I wonder if you asked the right question. Why are you using Scala, and not dynamic languages? Probably because of some goodness that Scala provides you that is important for you and, I assume, your code quality. Then why aren't you using a "statically typed" (i.e. schema-based) database either? Once again I'm just assuming, but the ability to respond to change comes to mind. Production SQL databases have a horrible tendency of being very difficult to change and refactor.

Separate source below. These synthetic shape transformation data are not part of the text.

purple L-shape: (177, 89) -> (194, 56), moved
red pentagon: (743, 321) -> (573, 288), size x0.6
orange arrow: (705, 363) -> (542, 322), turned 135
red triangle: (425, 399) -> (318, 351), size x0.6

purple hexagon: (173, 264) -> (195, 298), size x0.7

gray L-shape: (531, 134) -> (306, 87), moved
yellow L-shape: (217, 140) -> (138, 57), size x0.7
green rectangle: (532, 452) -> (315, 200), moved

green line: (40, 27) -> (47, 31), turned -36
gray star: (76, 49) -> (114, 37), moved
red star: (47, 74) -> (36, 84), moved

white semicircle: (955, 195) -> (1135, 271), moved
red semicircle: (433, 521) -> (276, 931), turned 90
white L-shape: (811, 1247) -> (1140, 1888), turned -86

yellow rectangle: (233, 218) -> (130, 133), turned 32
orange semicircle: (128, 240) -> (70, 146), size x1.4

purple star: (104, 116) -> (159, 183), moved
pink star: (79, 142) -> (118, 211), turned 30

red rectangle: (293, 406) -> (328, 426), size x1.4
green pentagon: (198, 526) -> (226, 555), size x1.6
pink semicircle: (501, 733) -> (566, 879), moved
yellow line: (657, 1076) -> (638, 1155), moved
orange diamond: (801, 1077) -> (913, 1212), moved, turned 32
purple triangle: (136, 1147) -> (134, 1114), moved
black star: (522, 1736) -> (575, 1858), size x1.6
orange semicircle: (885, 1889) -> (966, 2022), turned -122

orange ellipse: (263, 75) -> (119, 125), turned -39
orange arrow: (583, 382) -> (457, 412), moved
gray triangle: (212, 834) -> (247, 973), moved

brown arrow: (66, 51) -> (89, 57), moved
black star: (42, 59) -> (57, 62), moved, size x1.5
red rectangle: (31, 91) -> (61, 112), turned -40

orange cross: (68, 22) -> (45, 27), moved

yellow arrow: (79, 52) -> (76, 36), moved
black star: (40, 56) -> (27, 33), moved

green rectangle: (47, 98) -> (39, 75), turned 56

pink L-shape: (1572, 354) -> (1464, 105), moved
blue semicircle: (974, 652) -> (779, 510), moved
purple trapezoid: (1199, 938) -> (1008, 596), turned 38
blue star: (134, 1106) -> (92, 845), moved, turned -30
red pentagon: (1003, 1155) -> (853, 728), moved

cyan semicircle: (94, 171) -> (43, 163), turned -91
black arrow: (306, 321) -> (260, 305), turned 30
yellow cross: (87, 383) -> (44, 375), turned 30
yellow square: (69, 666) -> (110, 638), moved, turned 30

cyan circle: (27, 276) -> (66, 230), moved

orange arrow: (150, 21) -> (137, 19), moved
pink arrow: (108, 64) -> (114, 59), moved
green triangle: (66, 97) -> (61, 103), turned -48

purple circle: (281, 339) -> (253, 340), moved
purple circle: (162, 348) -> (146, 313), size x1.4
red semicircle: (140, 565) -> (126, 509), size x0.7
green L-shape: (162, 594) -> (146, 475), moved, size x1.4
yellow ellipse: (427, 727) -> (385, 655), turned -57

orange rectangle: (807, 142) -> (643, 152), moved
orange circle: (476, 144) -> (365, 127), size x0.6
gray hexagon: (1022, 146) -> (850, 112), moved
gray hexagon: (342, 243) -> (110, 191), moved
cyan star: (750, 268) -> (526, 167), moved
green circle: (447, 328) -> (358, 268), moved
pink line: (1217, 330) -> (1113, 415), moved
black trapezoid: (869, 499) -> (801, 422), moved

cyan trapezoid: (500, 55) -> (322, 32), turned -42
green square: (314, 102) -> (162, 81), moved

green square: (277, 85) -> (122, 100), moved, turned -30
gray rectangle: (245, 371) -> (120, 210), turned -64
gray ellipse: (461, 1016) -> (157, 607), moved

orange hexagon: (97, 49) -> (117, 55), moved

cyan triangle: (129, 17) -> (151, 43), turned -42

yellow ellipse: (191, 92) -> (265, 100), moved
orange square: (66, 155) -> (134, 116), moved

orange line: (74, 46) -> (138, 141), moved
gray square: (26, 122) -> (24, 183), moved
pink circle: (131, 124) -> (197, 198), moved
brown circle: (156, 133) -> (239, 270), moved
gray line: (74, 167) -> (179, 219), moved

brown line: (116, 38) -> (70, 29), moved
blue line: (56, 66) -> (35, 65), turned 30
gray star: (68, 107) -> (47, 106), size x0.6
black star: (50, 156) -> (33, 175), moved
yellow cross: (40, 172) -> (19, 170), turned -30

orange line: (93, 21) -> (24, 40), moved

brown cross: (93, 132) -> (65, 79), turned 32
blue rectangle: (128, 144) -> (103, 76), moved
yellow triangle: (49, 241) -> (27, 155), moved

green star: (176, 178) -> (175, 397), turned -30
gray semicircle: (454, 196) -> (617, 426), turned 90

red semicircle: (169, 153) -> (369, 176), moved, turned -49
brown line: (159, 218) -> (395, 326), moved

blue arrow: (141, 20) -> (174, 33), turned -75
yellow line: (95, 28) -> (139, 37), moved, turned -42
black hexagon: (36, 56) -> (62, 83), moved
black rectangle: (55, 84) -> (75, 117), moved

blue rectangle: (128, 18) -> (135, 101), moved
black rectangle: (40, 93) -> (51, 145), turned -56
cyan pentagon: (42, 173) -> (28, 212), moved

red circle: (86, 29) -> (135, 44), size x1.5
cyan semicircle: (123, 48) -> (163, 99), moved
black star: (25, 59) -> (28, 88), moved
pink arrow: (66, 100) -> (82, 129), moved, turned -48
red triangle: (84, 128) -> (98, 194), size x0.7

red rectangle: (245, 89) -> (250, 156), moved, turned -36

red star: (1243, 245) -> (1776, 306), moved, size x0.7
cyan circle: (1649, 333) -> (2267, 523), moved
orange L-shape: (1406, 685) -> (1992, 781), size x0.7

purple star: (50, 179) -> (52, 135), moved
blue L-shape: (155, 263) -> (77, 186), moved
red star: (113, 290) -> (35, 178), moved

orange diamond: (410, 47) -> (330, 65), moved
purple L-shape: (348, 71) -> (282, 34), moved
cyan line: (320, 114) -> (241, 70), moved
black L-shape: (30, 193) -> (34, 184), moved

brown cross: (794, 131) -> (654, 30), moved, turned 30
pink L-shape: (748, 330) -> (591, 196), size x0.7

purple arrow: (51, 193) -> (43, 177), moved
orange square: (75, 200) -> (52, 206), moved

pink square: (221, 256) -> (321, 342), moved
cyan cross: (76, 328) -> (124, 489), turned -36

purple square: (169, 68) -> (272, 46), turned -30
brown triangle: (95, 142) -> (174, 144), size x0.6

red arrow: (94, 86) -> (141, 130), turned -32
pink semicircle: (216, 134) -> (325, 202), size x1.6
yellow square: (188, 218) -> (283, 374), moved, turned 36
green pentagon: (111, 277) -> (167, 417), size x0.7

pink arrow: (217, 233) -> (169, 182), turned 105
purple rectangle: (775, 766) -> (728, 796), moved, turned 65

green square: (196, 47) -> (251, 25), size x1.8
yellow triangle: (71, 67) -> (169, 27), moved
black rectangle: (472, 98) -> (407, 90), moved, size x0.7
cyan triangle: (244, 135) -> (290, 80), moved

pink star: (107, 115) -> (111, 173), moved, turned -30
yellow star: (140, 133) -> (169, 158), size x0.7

So, your data is weakly typed, and your code is strongly typed. But somewhere you'll need to make the transition. This means that somewhere, you'll have a "schema" for your data even though the database has none. This schema is defined by the classes you're mapping Couch documents onto. This makes perfect sense; most uses of Couch that I've seen have a key such as "type" and for each type at least some common set of keys. Whether to hand-map the JSON to these Scala classes or to use e.g. fancy reflection tools (slower but pretty), or some even fancier Scala feature that I'm yet new to is a detail. Start with the easy-but-slow one, then see if it's fast enough.
The big thing occurs when your classes, i.e. your schema, change. Instead of ALTER'ing your tables, you can just change the class, ensure that you do something smart if for some document a key you expect is missing (because it was based on an older version of the class), and off you go. Responding to change has never been easier, and still your code is as statically typed as it can get.
If this is not good enough for you, and you want no schema at all, then you're effectively saying that you don't want to use classes to define and manipulate your data. That's fine too (though I can't imagine a use), but then the question is not about dynamic vs static languages, but about whether to use class-based OO languages at all.